▸ **Problem details**:
Write out the records verbatim, starting at their first line and ending with the line containing "Tặng kèm : Ghế", both ends included.

▸ **Data to process**:
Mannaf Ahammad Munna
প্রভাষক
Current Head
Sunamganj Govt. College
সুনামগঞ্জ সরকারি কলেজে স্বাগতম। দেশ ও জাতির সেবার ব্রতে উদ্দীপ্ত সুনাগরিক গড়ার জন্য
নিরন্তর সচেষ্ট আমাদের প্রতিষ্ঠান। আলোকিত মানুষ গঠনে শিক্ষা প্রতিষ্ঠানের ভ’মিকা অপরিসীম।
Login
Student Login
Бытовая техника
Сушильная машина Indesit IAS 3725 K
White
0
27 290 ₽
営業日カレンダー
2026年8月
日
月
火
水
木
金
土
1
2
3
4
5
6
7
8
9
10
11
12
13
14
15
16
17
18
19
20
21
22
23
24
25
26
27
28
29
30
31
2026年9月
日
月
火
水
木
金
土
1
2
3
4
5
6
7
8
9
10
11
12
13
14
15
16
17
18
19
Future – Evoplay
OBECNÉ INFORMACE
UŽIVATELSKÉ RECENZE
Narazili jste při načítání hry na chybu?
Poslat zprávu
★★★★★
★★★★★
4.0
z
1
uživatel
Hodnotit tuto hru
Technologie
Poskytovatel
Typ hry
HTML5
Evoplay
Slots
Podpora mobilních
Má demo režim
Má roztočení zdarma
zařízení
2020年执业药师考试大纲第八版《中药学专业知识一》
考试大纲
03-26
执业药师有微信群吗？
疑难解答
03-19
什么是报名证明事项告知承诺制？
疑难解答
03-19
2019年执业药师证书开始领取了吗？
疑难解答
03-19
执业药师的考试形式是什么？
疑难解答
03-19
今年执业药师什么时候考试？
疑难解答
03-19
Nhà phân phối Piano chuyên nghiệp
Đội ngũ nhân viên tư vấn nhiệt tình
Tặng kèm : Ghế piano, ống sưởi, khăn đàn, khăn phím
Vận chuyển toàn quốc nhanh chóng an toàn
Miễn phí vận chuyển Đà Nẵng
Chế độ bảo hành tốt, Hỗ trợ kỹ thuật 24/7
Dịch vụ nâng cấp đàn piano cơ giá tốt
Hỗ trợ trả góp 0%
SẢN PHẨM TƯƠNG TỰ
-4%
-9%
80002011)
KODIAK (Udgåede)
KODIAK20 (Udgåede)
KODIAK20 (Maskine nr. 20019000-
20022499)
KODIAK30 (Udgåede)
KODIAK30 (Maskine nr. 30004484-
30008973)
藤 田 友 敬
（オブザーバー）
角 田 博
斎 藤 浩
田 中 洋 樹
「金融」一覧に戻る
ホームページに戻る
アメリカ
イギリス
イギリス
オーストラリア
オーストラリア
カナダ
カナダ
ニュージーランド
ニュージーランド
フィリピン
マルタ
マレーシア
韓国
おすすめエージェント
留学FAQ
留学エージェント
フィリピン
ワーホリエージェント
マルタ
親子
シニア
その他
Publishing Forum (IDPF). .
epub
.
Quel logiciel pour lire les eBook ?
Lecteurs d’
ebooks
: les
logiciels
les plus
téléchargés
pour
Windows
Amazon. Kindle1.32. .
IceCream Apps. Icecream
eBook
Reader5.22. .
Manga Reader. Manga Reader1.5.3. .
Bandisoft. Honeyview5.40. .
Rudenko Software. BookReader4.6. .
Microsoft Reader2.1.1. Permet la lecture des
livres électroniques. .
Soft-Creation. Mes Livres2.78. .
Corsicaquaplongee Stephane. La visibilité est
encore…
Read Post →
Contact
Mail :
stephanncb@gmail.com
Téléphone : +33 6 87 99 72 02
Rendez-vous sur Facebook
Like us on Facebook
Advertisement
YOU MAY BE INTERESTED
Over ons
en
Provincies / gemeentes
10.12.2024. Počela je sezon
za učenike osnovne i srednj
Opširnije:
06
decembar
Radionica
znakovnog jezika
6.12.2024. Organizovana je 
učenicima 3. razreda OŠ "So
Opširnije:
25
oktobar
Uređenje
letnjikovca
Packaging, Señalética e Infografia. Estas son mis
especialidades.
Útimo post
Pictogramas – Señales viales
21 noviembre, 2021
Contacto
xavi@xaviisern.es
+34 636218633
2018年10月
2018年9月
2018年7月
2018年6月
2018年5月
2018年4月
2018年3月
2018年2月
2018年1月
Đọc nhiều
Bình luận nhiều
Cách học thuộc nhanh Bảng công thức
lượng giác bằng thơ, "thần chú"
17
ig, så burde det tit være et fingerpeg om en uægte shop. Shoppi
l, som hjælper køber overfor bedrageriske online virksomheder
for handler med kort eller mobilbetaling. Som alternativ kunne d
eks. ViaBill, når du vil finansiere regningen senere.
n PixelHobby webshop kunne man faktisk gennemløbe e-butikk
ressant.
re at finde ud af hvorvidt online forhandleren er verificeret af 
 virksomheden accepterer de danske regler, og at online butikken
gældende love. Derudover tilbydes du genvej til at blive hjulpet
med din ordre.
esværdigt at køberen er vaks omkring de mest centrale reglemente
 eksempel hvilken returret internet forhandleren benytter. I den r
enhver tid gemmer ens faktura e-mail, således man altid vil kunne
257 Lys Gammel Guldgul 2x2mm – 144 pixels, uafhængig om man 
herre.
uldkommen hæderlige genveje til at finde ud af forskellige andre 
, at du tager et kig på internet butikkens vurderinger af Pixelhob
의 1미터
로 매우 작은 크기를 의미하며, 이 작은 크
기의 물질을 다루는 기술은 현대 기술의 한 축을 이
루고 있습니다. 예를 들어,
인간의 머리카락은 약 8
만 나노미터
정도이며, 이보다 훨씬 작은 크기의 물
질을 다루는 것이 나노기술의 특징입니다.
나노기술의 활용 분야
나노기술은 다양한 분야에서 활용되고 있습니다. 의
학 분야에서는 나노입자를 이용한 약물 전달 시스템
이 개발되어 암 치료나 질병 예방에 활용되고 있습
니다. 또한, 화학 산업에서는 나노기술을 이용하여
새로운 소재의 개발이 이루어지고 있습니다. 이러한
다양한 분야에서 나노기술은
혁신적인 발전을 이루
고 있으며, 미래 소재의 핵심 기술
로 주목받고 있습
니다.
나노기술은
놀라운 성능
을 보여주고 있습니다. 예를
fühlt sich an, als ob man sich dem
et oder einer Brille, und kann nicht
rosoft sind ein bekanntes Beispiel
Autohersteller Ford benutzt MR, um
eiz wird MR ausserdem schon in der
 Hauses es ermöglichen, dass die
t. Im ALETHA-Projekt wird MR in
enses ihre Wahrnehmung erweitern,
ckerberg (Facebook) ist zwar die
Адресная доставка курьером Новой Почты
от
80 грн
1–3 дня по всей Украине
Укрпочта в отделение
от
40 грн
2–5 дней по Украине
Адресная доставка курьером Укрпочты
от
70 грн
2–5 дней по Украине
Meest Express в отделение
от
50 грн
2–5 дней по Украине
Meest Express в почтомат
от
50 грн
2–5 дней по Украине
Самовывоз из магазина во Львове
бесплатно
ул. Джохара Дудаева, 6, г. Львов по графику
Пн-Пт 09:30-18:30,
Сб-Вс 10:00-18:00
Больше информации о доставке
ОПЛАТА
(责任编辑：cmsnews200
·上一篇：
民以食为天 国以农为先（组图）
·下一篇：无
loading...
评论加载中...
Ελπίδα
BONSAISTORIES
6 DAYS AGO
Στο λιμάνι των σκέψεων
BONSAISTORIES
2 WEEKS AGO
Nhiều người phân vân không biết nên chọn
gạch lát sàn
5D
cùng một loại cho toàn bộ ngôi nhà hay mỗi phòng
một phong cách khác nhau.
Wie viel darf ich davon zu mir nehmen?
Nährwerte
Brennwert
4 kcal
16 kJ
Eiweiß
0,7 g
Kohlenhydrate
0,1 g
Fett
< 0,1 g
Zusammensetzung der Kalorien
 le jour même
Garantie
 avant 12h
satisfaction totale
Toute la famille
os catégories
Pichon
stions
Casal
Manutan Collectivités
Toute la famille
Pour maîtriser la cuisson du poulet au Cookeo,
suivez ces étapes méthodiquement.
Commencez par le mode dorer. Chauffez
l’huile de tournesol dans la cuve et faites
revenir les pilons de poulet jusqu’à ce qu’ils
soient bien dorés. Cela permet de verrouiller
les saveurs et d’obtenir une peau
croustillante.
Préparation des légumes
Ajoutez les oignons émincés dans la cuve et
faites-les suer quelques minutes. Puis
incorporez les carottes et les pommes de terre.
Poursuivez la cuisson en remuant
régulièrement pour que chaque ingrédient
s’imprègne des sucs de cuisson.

▸ **Answer**:
Mannaf Ahammad Munna
প্রভাষক
Current Head
Sunamganj Govt. College
সুনামগঞ্জ সরকারি কলেজে স্বাগতম। দেশ ও জাতির সেবার ব্রতে উদ্দীপ্ত সুনাগরিক গড়ার জন্য
নিরন্তর সচেষ্ট আমাদের প্রতিষ্ঠান। আলোকিত মানুষ গঠনে শিক্ষা প্রতিষ্ঠানের ভ’মিকা অপরিসীম।
Login
Student Login
Бытовая техника
Сушильная машина Indesit IAS 3725 K
White
0
27 290 ₽
営業日カレンダー
2026年8月
日
月
火
水
木
金
土
1
2
3
4
5
6
7
8
9
10
11
12
13
14
15
16
17
18
19
20
21
22
23
24
25
26
27
28
29
30
31
2026年9月
日
月
火
水
木
金
土
1
2
3
4
5
6
7
8
9
10
11
12
13
14
15
16
17
18
19
Future – Evoplay
OBECNÉ INFORMACE
UŽIVATELSKÉ RECENZE
Narazili jste při načítání hry na chybu?
Poslat zprávu
★★★★★
★★★★★
4.0
z
1
uživatel
Hodnotit tuto hru
Technologie
Poskytovatel
Typ hry
HTML5
Evoplay
Slots
Podpora mobilních
Má demo režim
Má roztočení zdarma
zařízení
2020年执业药师考试大纲第八版《中药学专业知识一》
考试大纲
03-26
执业药师有微信群吗？
疑难解答
03-19
什么是报名证明事项告知承诺制？
疑难解答
03-19
2019年执业药师证书开始领取了吗？
疑难解答
03-19
执业药师的考试形式是什么？
疑难解答
03-19
今年执业药师什么时候考试？
疑难解答
03-19
Nhà phân phối Piano chuyên nghiệp
Đội ngũ nhân viên tư vấn nhiệt tình
Tặng kèm : Ghế piano, ống sưởi, khăn đàn, khăn phím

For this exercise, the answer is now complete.